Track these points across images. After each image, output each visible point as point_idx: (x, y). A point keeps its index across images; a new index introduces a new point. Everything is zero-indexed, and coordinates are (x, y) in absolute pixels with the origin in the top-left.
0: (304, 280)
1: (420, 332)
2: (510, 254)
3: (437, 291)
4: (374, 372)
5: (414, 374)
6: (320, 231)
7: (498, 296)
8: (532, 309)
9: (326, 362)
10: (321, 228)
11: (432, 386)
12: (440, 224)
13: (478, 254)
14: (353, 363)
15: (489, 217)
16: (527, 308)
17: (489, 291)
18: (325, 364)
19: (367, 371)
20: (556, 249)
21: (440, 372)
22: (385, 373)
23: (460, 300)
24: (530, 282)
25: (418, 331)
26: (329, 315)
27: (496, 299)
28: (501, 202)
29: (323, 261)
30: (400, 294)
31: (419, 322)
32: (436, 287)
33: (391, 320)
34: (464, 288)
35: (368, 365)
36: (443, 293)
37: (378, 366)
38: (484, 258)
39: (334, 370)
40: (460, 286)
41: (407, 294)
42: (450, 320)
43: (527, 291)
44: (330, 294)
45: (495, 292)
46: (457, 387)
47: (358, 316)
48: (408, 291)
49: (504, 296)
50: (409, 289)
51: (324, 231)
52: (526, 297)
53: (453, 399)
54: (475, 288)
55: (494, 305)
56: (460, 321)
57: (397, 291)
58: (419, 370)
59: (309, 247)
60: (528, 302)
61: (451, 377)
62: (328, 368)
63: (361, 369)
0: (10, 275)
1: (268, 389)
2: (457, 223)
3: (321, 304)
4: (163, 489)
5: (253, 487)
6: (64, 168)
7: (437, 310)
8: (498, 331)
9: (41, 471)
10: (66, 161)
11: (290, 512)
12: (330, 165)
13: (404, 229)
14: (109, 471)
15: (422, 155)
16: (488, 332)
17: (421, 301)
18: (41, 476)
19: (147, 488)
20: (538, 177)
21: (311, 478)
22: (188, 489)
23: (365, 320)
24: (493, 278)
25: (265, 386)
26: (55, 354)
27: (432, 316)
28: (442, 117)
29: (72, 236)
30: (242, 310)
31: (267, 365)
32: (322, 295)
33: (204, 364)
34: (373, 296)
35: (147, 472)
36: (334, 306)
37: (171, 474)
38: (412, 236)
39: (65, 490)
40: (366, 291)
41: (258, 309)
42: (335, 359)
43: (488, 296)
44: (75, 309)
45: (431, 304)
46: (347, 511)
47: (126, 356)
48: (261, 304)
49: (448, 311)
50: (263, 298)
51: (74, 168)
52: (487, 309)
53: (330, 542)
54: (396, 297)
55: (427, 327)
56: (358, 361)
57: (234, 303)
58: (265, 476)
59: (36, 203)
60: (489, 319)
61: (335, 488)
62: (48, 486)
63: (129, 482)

- - - - - - -

WORK ORDER >> All of the data above should be duplicated exactly.

TASK RESPONSE >>
Track these points across images. After each image, output each visible point as point_idx: (x, y). A point keeps its index across images; a new index introduces a new point. Everything is zero-indexed, and coordinates are (x, y) in absolute pixels with the origin in the top-left.
0: (304, 280)
1: (420, 332)
2: (510, 254)
3: (437, 291)
4: (374, 372)
5: (414, 374)
6: (320, 231)
7: (498, 296)
8: (532, 309)
9: (326, 362)
10: (321, 228)
11: (432, 386)
12: (440, 224)
13: (478, 254)
14: (353, 363)
15: (489, 217)
16: (527, 308)
17: (489, 291)
18: (325, 364)
19: (367, 371)
20: (556, 249)
21: (440, 372)
22: (385, 373)
23: (460, 300)
24: (530, 282)
25: (418, 331)
26: (329, 315)
27: (496, 299)
28: (501, 202)
29: (323, 261)
30: (400, 294)
31: (419, 322)
32: (436, 287)
33: (391, 320)
34: (464, 288)
35: (368, 365)
36: (443, 293)
37: (378, 366)
38: (484, 258)
39: (334, 370)
40: (460, 286)
41: (407, 294)
42: (450, 320)
43: (527, 291)
44: (330, 294)
45: (495, 292)
46: (457, 387)
47: (358, 316)
48: (408, 291)
49: (504, 296)
50: (409, 289)
51: (324, 231)
52: (526, 297)
53: (453, 399)
54: (475, 288)
55: (494, 305)
56: (460, 321)
57: (397, 291)
58: (419, 370)
59: (309, 247)
60: (528, 302)
61: (451, 377)
62: (328, 368)
63: (361, 369)
0: (10, 275)
1: (268, 389)
2: (457, 223)
3: (321, 304)
4: (163, 489)
5: (253, 487)
6: (64, 168)
7: (437, 310)
8: (498, 331)
9: (41, 471)
10: (66, 161)
11: (290, 512)
12: (330, 165)
13: (404, 229)
14: (109, 471)
15: (422, 155)
16: (488, 332)
17: (421, 301)
18: (41, 476)
19: (147, 488)
20: (538, 177)
21: (311, 478)
22: (188, 489)
23: (365, 320)
24: (493, 278)
25: (265, 386)
26: (55, 354)
27: (432, 316)
28: (442, 117)
29: (72, 236)
30: (242, 310)
31: (267, 365)
32: (322, 295)
33: (204, 364)
34: (373, 296)
35: (147, 472)
36: (334, 306)
37: (171, 474)
38: (412, 236)
39: (65, 490)
40: (366, 291)
41: (258, 309)
42: (335, 359)
43: (488, 296)
44: (75, 309)
45: (431, 304)
46: (347, 511)
47: (126, 356)
48: (261, 304)
49: (448, 311)
50: (263, 298)
51: (74, 168)
52: (487, 309)
53: (330, 542)
54: (396, 297)
55: (427, 327)
56: (358, 361)
57: (234, 303)
58: (265, 476)
59: (36, 203)
60: (489, 319)
61: (335, 488)
62: (48, 486)
63: (129, 482)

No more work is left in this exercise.